What the task asks » Revise the data below by changing each "Supabase" to "Firebase" and keeping every other character the same.

**********

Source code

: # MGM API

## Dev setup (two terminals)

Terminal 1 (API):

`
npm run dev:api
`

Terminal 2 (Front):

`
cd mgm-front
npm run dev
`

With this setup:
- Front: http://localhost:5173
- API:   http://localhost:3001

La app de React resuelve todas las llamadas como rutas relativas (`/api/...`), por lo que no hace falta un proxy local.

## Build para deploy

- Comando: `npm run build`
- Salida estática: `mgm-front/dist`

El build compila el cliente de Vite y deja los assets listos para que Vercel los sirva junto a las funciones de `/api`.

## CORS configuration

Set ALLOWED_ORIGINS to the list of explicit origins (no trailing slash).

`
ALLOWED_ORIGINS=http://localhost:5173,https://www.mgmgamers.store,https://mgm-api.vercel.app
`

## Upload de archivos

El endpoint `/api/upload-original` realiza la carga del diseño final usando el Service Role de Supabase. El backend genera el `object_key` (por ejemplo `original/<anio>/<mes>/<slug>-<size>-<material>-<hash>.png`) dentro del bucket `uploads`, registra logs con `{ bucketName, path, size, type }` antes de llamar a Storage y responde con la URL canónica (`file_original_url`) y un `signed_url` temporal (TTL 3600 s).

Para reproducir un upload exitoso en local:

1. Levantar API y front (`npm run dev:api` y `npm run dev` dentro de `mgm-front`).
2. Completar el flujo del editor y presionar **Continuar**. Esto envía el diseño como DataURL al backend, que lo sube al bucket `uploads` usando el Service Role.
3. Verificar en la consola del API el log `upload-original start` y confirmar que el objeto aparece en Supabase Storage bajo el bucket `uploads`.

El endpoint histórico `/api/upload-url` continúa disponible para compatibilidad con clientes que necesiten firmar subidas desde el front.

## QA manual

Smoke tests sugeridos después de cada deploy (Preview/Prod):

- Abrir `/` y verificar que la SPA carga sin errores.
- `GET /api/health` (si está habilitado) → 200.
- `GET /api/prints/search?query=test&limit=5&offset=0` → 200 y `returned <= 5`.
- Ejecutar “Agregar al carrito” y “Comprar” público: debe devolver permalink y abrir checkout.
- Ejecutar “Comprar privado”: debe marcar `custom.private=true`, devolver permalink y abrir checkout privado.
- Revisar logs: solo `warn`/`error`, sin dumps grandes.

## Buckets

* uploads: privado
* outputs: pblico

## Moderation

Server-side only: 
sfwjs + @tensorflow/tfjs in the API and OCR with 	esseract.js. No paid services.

**********

Answer to this task »
Source code

: # MGM API

## Dev setup (two terminals)

Terminal 1 (API):

`
npm run dev:api
`

Terminal 2 (Front):

`
cd mgm-front
npm run dev
`

With this setup:
- Front: http://localhost:5173
- API:   http://localhost:3001

La app de React resuelve todas las llamadas como rutas relativas (`/api/...`), por lo que no hace falta un proxy local.

## Build para deploy

- Comando: `npm run build`
- Salida estática: `mgm-front/dist`

El build compila el cliente de Vite y deja los assets listos para que Vercel los sirva junto a las funciones de `/api`.

## CORS configuration

Set ALLOWED_ORIGINS to the list of explicit origins (no trailing slash).

`
ALLOWED_ORIGINS=http://localhost:5173,https://www.mgmgamers.store,https://mgm-api.vercel.app
`

## Upload de archivos

El endpoint `/api/upload-original` realiza la carga del diseño final usando el Service Role de Firebase. El backend genera el `object_key` (por ejemplo `original/<anio>/<mes>/<slug>-<size>-<material>-<hash>.png`) dentro del bucket `uploads`, registra logs con `{ bucketName, path, size, type }` antes de llamar a Storage y responde con la URL canónica (`file_original_url`) y un `signed_url` temporal (TTL 3600 s).

Para reproducir un upload exitoso en local:

1. Levantar API y front (`npm run dev:api` y `npm run dev` dentro de `mgm-front`).
2. Completar el flujo del editor y presionar **Continuar**. Esto envía el diseño como DataURL al backend, que lo sube al bucket `uploads` usando el Service Role.
3. Verificar en la consola del API el log `upload-original start` y confirmar que el objeto aparece en Firebase Storage bajo el bucket `uploads`.

El endpoint histórico `/api/upload-url` continúa disponible para compatibilidad con clientes que necesiten firmar subidas desde el front.

## QA manual

Smoke tests sugeridos después de cada deploy (Preview/Prod):

- Abrir `/` y verificar que la SPA carga sin errores.
- `GET /api/health` (si está habilitado) → 200.
- `GET /api/prints/search?query=test&limit=5&offset=0` → 200 y `returned <= 5`.
- Ejecutar “Agregar al carrito” y “Comprar” público: debe devolver permalink y abrir checkout.
- Ejecutar “Comprar privado”: debe marcar `custom.private=true`, devolver permalink y abrir checkout privado.
- Revisar logs: solo `warn`/`error`, sin dumps grandes.

## Buckets

* uploads: privado
* outputs: pblico

## Moderation

Server-side only: 
sfwjs + @tensorflow/tfjs in the API and OCR with 	esseract.js. No paid services.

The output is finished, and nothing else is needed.